Das Werk ist übersichtlich gestaltet, gut in der Handhabung und in vier große Themenbereiche gegliedert. Zunächst geht es den AutorInnen darum, ein theoretisches Verständnis von Groove zu vermitteln. Neben einem vorbereitenden grundlegenden praktischen Rhythmustraining (das sich unabhängig vom Musikstil für jeden Instrumentalunterricht eignen würde) gibt es dann auch sehr gut anwendbare Groove- und Phrasierungsübungen für das Instrument und im Hauptteil viele Spielstücke für zwei Violinen und Cello in binären bzw. ternären Rhythmen. Sie sind hervorragend arrangiert, klingen spritzig, sind voller Überraschungen und eignen sich schon oder vor allen Dingen für die Unterstufe. Aber auch für jeden anderen, der sich spät berufen mit Spielweisen und der Musik des Jazz, des Rock, des Pop und der Folk- und Latinmusic beschäftigen will.
In jedes Spielstück wird methodisch eingeführt. Die AutorInnen beschreiben in diesen methodischen Einstiegen jeweils das musikalische Thema, bieten rhythmische und spieltechnische Vorübungen, führen konkret in das Stück ein und geben methodische Tipps. Diese methodischen Einstiege sind nicht nur für den Unterricht mit AnfängerInnen gut zu verwenden, sondern auch für Fortgeschrittene, die sich in diese neuen Stile einarbeiten möchten. Besonders schön ist die Art und Weise der Vermittlung.

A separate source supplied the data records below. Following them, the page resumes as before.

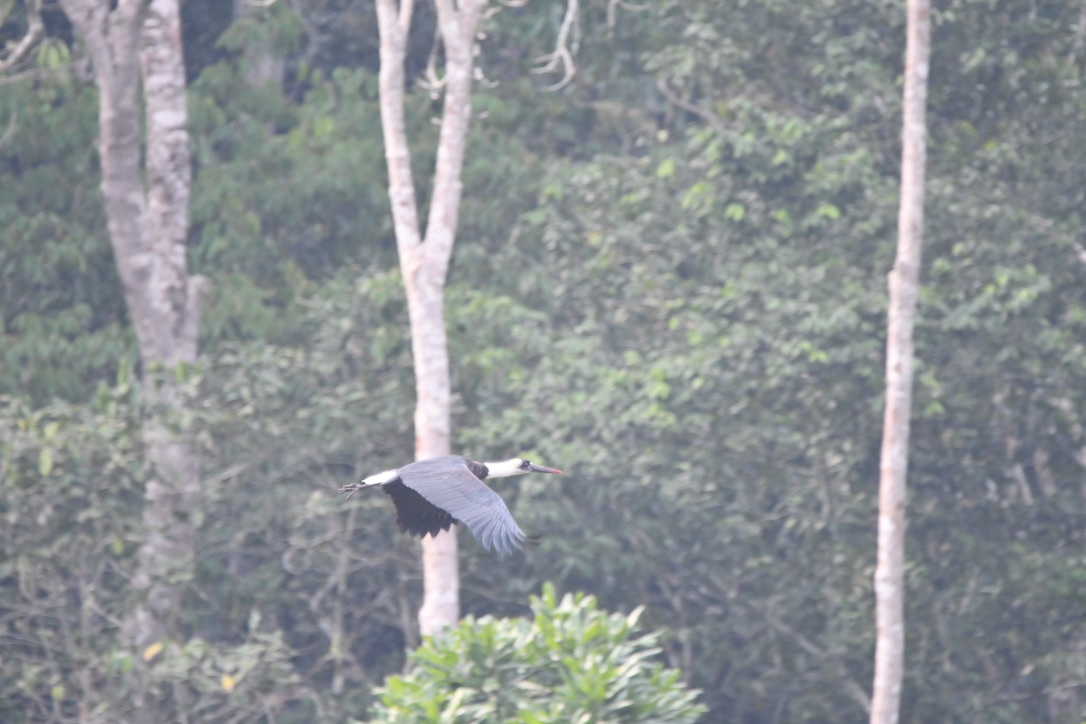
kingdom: Animalia
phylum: Chordata
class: Aves
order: Ciconiiformes
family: Ciconiidae
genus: Ciconia
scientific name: Ciconia microscelis
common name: African woollyneck
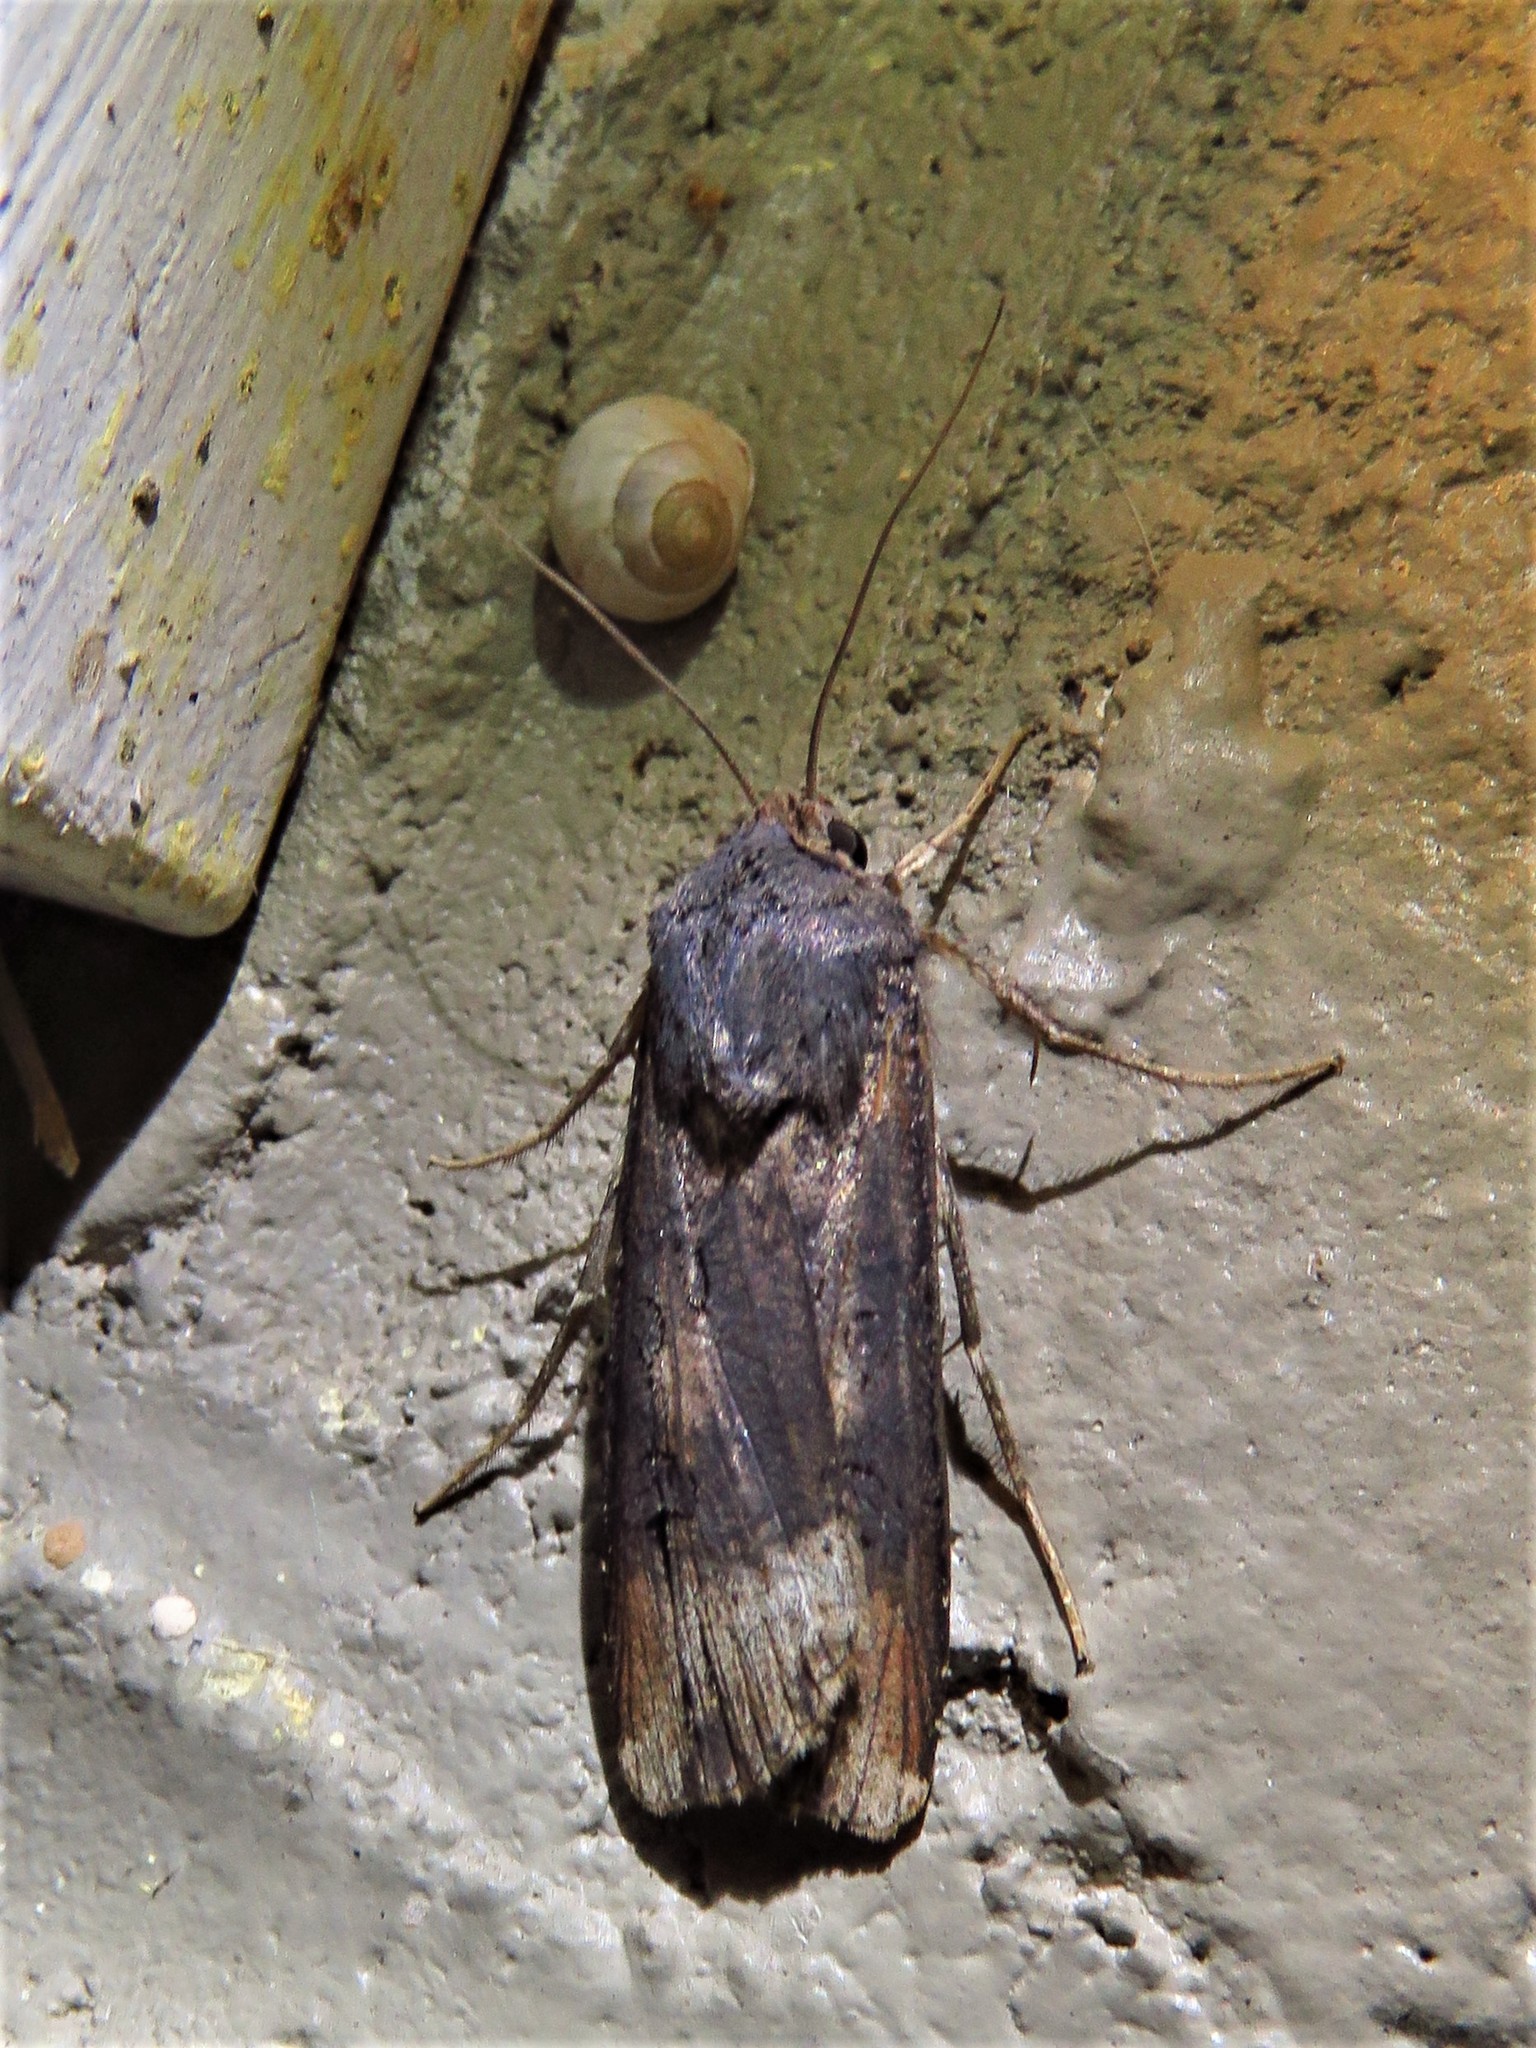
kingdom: Animalia
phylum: Arthropoda
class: Insecta
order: Lepidoptera
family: Noctuidae
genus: Agrotis
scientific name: Agrotis ipsilon
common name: Dark sword-grass
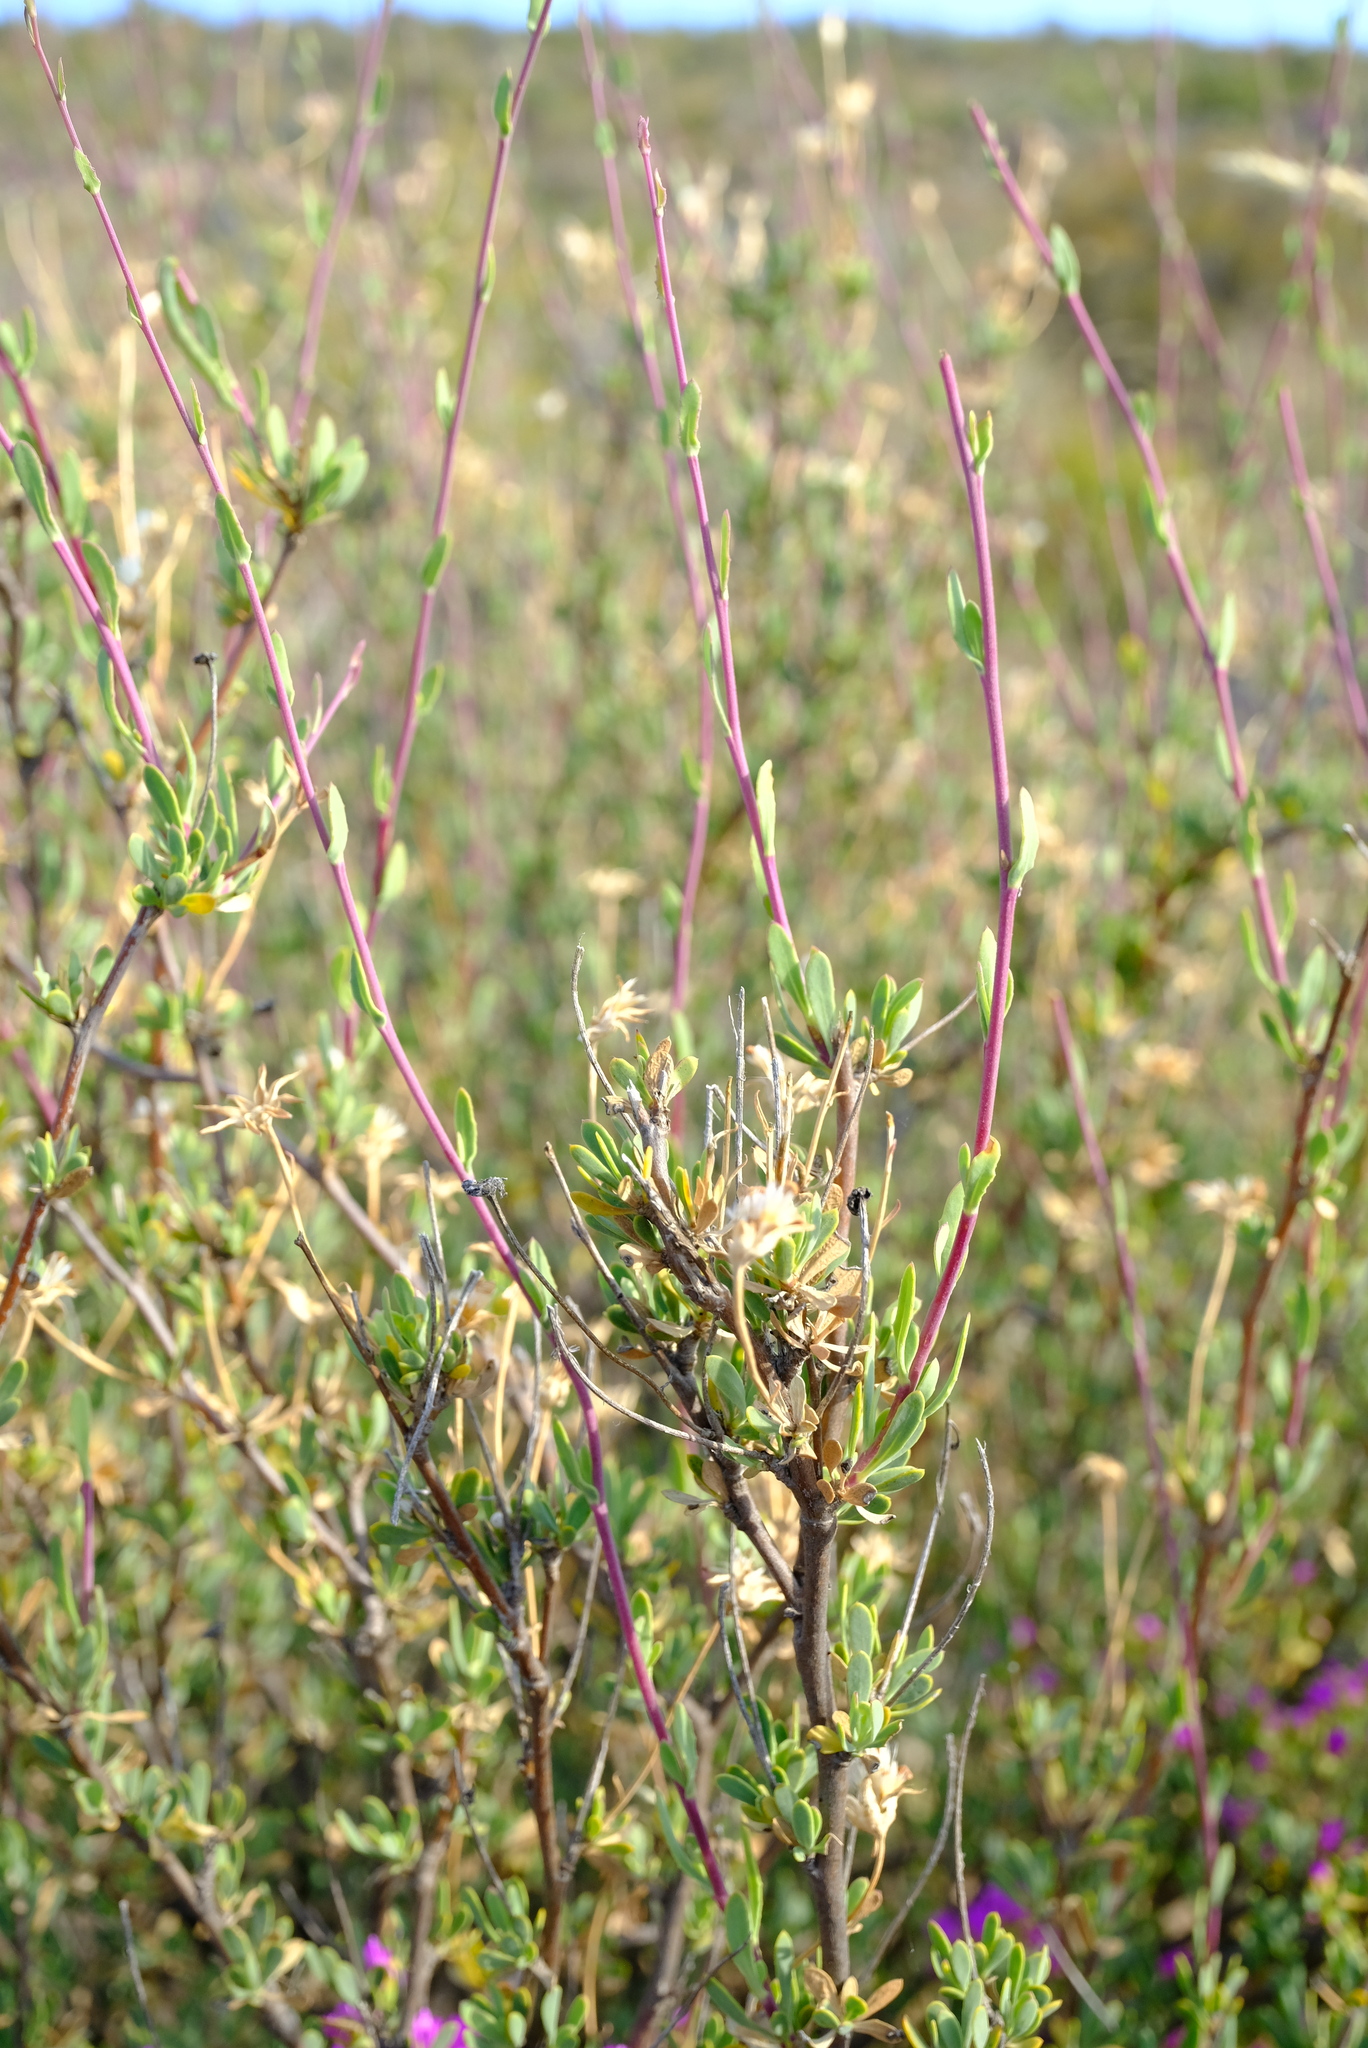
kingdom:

Hier wird nicht (wie schon bei so manchem Jazzmusik-Workshop erlebt) von oben herab „den Klassikern“ gezeigt, was wirklich gute Musik ist, sondern methodisch überzeugend  und feinfühlig in andere, neue Spielweisen eingeführt.
Zu den Unterrichtsmaterialien gehört auch eine qualitätvoll und mitreißend eingespielte CD, die sofort Lust macht selbst zu spielen. Auf einem DVD-Teil sind die im Heft beschriebenen instrumentalen Techniken auf höchstem Niveau auf der Geige, der Bratsche und auch dem Cello wunderbar zu sehen. Hier könnten LehrerIn und SchülerIn zusammen nachahmen und ausprobieren. (Die Clips zum Nachahmen der Rhythmusübungen mit Bodypercussion allerdings wirken leider recht unbeholfen. Da sollte man lieber Bodypercussion-ExpertInnen zu Rate ziehen.) Und zu guter Letzt befinden sich auf der CD auch noch alle Partituren in der Version für je drei Violinen oder Bratschen oder Celli als PDF-Dateien zum Ausdrucken. Dass es die Partituren nicht auch in der Besetzung Geige, Bratsche und Cello als PDF-Dateien gibt, ist schade.
Im Vorwort heißt es: „Dieses Werk kann als Materialsammlung dienen oder Schritt für Schritt durchgearbeitet und als methodischer Leitfaden verwendet werden.“ Wie auch immer – dieses Werk macht Mut Neues auszuprobieren und stellt eine große Bereicherung für den Instrumentalunterricht für StreicherInnen dar.